# EXTRACT PROVIDED:
Scottish Daily Mail

Finance firm recruited former aide first

- By John Stevens Whitehall Editor

BLACKROCK hired George Osborne after giving a job to his former chief of staff.

Rupert Harrison was handed a role with the investment firm on a six-figure salary in 2015. The 38-year-old has been credited as the ‘architect of the Government’s pension reforms’ that benefited firms including BlackRock.

At his leaving party, Mr Osborne joked: ‘It has been an honour to play a role in the Harrison chancellor­ship.’ After recruiting the aide, BlackRock boasted: ‘Given his experience shaping the recent pensions reforms in the UK, he is uniquely placed to help develop our retirement propositio­n.’

Mr Harrison, a former head boy of Eton, worked for the Institute for Fiscal Studies think-tank before joining Mr Osborne’s staff in 2009. David Cameron made him a CBE in his 2015 honours list.

City headhunter­s said his base salary at BlackRock could be up to £150,000, with a discretion­ary bonus. His annual pay packet when he left government was £95,000.

Camera pose estimation data:
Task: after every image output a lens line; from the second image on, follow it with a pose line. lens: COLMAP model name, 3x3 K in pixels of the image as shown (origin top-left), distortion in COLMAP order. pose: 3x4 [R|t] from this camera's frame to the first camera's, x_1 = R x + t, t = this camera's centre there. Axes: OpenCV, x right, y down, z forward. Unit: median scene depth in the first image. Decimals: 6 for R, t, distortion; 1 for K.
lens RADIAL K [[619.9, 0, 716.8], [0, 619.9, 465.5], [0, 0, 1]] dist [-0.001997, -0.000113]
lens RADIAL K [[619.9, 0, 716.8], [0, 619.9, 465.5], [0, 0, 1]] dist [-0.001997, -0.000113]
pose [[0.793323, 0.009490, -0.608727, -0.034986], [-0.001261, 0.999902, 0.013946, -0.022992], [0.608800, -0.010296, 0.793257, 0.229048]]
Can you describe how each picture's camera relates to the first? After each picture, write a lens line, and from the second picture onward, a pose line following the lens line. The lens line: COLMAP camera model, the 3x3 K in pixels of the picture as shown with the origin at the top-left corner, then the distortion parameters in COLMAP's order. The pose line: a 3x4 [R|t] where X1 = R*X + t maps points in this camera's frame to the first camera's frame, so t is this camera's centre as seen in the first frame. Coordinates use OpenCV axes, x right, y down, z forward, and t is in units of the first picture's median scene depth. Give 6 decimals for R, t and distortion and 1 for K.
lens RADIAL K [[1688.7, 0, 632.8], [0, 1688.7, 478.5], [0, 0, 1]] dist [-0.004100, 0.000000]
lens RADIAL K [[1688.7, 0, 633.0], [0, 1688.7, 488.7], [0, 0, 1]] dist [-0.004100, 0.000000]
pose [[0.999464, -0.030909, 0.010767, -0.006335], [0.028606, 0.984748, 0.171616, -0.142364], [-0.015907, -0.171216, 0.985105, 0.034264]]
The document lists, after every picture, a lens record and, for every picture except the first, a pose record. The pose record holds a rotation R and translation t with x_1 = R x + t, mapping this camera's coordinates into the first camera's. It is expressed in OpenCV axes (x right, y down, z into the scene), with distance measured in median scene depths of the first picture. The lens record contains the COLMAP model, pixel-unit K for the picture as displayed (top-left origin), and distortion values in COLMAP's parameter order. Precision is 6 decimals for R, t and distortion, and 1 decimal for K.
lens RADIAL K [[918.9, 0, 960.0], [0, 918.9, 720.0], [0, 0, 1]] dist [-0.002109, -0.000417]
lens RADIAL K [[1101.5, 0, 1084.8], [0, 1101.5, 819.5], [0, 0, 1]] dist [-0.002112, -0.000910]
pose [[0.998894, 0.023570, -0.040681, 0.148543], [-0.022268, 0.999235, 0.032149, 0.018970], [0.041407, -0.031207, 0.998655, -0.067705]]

# WHAT TO DO:
1. According to the BlackRock article, why did the firm consider Rupert Harrison uniquely placed to help develop its retirement proposition? Answer in one to three sentences.
2. In the BlackRock article, what was Rupert Harrison's annual pay packet when he left government?
3. Continue the BlackRock article after its final sentence.

# ANSWERS FOR THE EXERCISE:
1. BlackRock said Rupert Harrison was uniquely placed because of his experience shaping the recent pensions reforms in the UK. The article notes he was credited as the "architect of the Government's pension reforms," which benefited firms including BlackRock.

2. £95,000.

3.
On Friday after Mr Osborne’s new job at BlackRock was announced, Mr Harrison tweeted: ‘So, I have a new adviser.’

In his 2014 budget, Mr Osborne announced changes that mean workers are no longer required to use their pension pot to buy an annuity as a retirement income.

The following month BlackRock’s president, Robert Kapito, told investors up to $25billion a year of pension savings was now ‘money in motion’ as a result.

He added: ‘BlackRock is uniquely positioned because of our multi-asset strategies and our product developmen­t tailored to the retirement area. We intend to put together more retirement products to capitalise on this market.’

The Financial Times reported the comments, claiming the firm was planning ‘to swoop into Britain’s pensions market mounting an aggressive challenge to UK life insurers after concluding that government reforms could lead to the collapse of the annuities market’.

It said such firms had in effect been barred until the budget reforms.